CAR-T cells against B-cell Acute Lymphoblastic Leukemia.
Experience of the research project "Innovative therapeutic strategies for mixed-lineage leukaemia: B-cell acute lymphoblastic leukaemia: InTheMLLrBALL", MSCA-IF 795833 by Samanta Romina Zanetti.
Dr. Samanta Romina Zanetti, from the Stem Cell Biology, Developmental Leukemia and Immunotherapy Group of the Josep Carreras Institute, directed by Dr. Pablo Menéndez, has completed the research project associated with the Marie Skłodowska-Curie Action Individual Fellowship (MSCA-IF) grant 795833 "Innovative therapeutic strategies for mixed-lineage leukemia: B-cell acute lymphoblastic leukemia: InTheMLLrBALL".

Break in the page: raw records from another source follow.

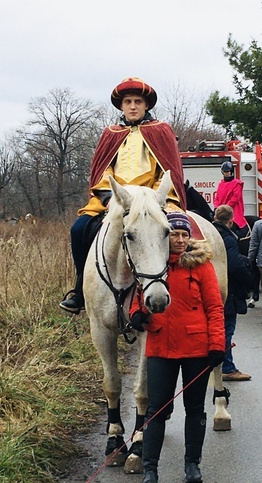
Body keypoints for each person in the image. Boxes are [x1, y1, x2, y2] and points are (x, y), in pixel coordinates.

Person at [60, 77, 187, 314]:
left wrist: (157, 197)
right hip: (116, 198)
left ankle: (181, 292)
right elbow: (103, 168)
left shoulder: (161, 131)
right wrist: (109, 196)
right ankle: (80, 289)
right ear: (121, 105)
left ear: (146, 105)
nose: (132, 106)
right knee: (79, 230)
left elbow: (168, 171)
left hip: (152, 198)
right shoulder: (111, 134)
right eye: (128, 101)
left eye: (137, 101)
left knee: (183, 232)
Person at [129, 212, 225, 483]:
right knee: (155, 411)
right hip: (161, 346)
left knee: (195, 410)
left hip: (196, 348)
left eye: (184, 235)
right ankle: (150, 470)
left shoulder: (202, 266)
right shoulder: (153, 266)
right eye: (175, 234)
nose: (180, 240)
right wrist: (136, 315)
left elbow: (215, 308)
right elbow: (138, 299)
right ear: (166, 237)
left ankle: (192, 464)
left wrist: (217, 345)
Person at [213, 205, 253, 381]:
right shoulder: (228, 238)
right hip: (228, 290)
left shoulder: (210, 233)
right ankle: (227, 367)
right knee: (226, 330)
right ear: (231, 220)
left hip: (212, 288)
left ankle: (214, 365)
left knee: (216, 329)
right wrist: (249, 280)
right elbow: (234, 265)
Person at [213, 161, 249, 239]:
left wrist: (225, 208)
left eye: (228, 172)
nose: (226, 174)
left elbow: (235, 198)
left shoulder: (237, 183)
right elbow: (217, 198)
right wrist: (216, 208)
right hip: (221, 211)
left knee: (238, 226)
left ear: (231, 172)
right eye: (225, 172)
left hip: (234, 211)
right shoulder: (221, 184)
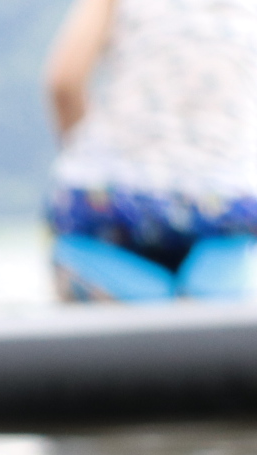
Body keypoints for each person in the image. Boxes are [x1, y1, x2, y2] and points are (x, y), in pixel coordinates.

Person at [44, 0, 257, 302]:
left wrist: (90, 165)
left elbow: (64, 84)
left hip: (111, 207)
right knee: (213, 319)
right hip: (221, 212)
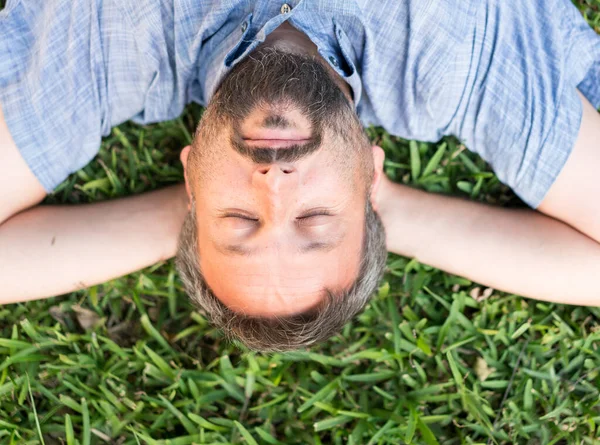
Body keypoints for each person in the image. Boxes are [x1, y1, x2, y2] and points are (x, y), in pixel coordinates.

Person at [1, 0, 600, 351]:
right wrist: (395, 214)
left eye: (238, 217)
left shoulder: (108, 57)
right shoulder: (459, 69)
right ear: (370, 173)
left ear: (193, 184)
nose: (273, 180)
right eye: (315, 218)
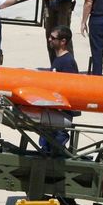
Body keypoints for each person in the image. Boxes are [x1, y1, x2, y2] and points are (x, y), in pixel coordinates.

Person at [39, 26, 80, 154]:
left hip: (61, 113)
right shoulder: (58, 60)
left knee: (54, 146)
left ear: (63, 41)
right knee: (46, 144)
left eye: (53, 38)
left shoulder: (67, 62)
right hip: (54, 111)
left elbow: (70, 87)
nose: (49, 39)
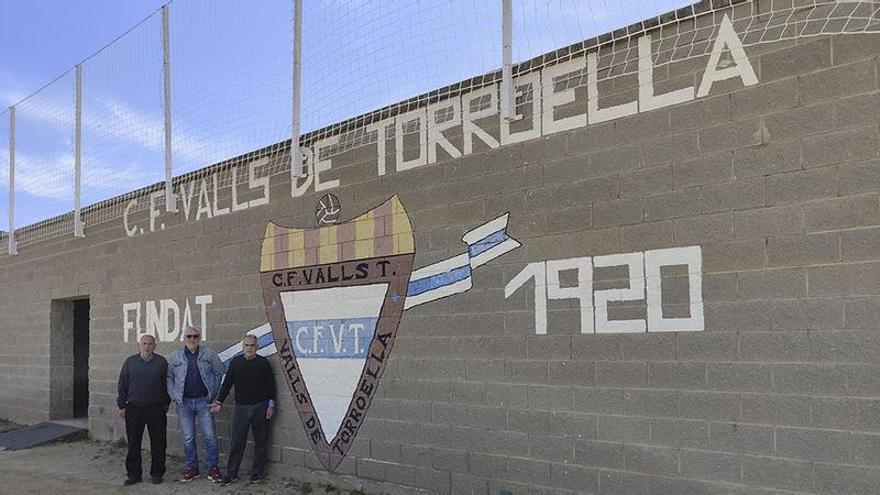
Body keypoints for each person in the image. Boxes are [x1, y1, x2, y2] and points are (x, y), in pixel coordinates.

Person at [211, 334, 277, 485]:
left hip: (261, 407)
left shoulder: (263, 363)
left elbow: (271, 386)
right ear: (242, 347)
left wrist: (271, 406)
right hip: (241, 408)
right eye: (246, 345)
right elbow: (227, 384)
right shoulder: (236, 362)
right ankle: (232, 473)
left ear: (257, 347)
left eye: (252, 345)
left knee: (260, 441)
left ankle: (257, 473)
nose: (249, 348)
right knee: (237, 442)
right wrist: (219, 401)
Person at [166, 326, 224, 483]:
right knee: (188, 437)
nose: (192, 339)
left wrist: (213, 393)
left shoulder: (209, 354)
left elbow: (219, 372)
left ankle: (213, 468)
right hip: (184, 403)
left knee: (210, 437)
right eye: (189, 336)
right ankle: (193, 468)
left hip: (204, 401)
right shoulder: (175, 355)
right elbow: (169, 377)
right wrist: (173, 394)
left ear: (199, 338)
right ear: (184, 338)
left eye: (195, 336)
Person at [116, 333, 170, 486]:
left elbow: (167, 385)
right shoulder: (130, 362)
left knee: (159, 442)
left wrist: (166, 403)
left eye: (150, 344)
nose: (147, 346)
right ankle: (134, 475)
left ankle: (157, 473)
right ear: (139, 345)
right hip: (134, 408)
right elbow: (123, 385)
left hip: (156, 408)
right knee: (133, 443)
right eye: (144, 343)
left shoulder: (161, 362)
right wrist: (121, 405)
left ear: (155, 345)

B-cell acute lymphoblastic leukemia (B-ALL) is the most common cancer in children, and B-ALL with mixed lineage leukemia rearrangement (MLC-r) has a particularly poor prognosis compared to other B-ALL. Many patients with B-ALL are refractory to chemotherapy and eventually relapse. The rationale for launching this project was to develop new CAR-T cell immunotherapy (Chimeric Antigen Receptor T-Cell) for B-ALL patients, both children and adults, who currently have no alternative treatment available.
We talked to Samanta Romina Zanetti about her experience.
Q: What answers were you looking for with your research?
Samanta Romina Zanetti (SRZ): I was looking to develop new immunologically based treatment strategies for patients with B-Cell Acute Lymphoblastic Leukemia, or B-ALL, who are refractory to treatment or in whom the disease returns a few months after treatment (relapse). Currently, promising therapeutic approaches are being developed to combat this type of leukemia, such as patients' T-cell immunotherapy. In this treatment, T cells are modified to express chimeric antigen receptors (CAR) that can bind to the CD19 antigen on the leukemia cells and thus attack and destroy them. Besides, the same strategy has also been tested to target another molecule expressed by leukemia cells called CD22. This type of therapy has shown impressive efficacy, although relapses are frequent. Many patients who relapse lose the expression of CD19 or CD22, making it difficult to find the next therapy that successfully eliminates the remaining leukemia cells.
Q: What progress have you made with your research?
SRZ: As part of this grant, we generated T cells that express a CAR molecule that can recognize both CD19 and CD22 antigen (CD22/CD19-CAR) on leukemia cells and thus hope to prevent relapses by using both antigens as therapeutic targets. Also, we have found an additional molecule that promises to be a new therapeutic target for patients with B-ALL.
Q: From a more personal research perspective, what has the MSCA grant allowed you to do?
SRZ: The MSCA fellowship has opened many doors for me by allowing me to participate in international conferences, courses, and workshops, and to share results with group leaders from Dr. Pablo Menendez's professional network. It has also allowed me to meet other MSCA Fellows, expand my network, and make new friends. Finally, it has allowed me to be the inventor of a patent filed in the EU in March 2020, together with other researchers of the group led by Dr. Menéndez.
Q: Will you continue in the line of research of the project you started thanks to this grant? What social and scientific impact do you think your results could have in this area?
SRZ: Yes, I plan to deepen studies related to the molecule we have found as a candidate for future use in therapy for patients with B-ALL. We need to continue research to understand the functions of this protein in this type of leukemia, and thus improve the effectiveness of current therapies for these patients. Concerning the impact of the results obtained during this grant, not only do we generate new knowledge about the disease, but they are also crucial for society. In particular, for patients with B-ALL who currently have no alternative treatment, given that the results obtained provide essential information for launching a clinical trial with CD22/CD19-CAR in the future.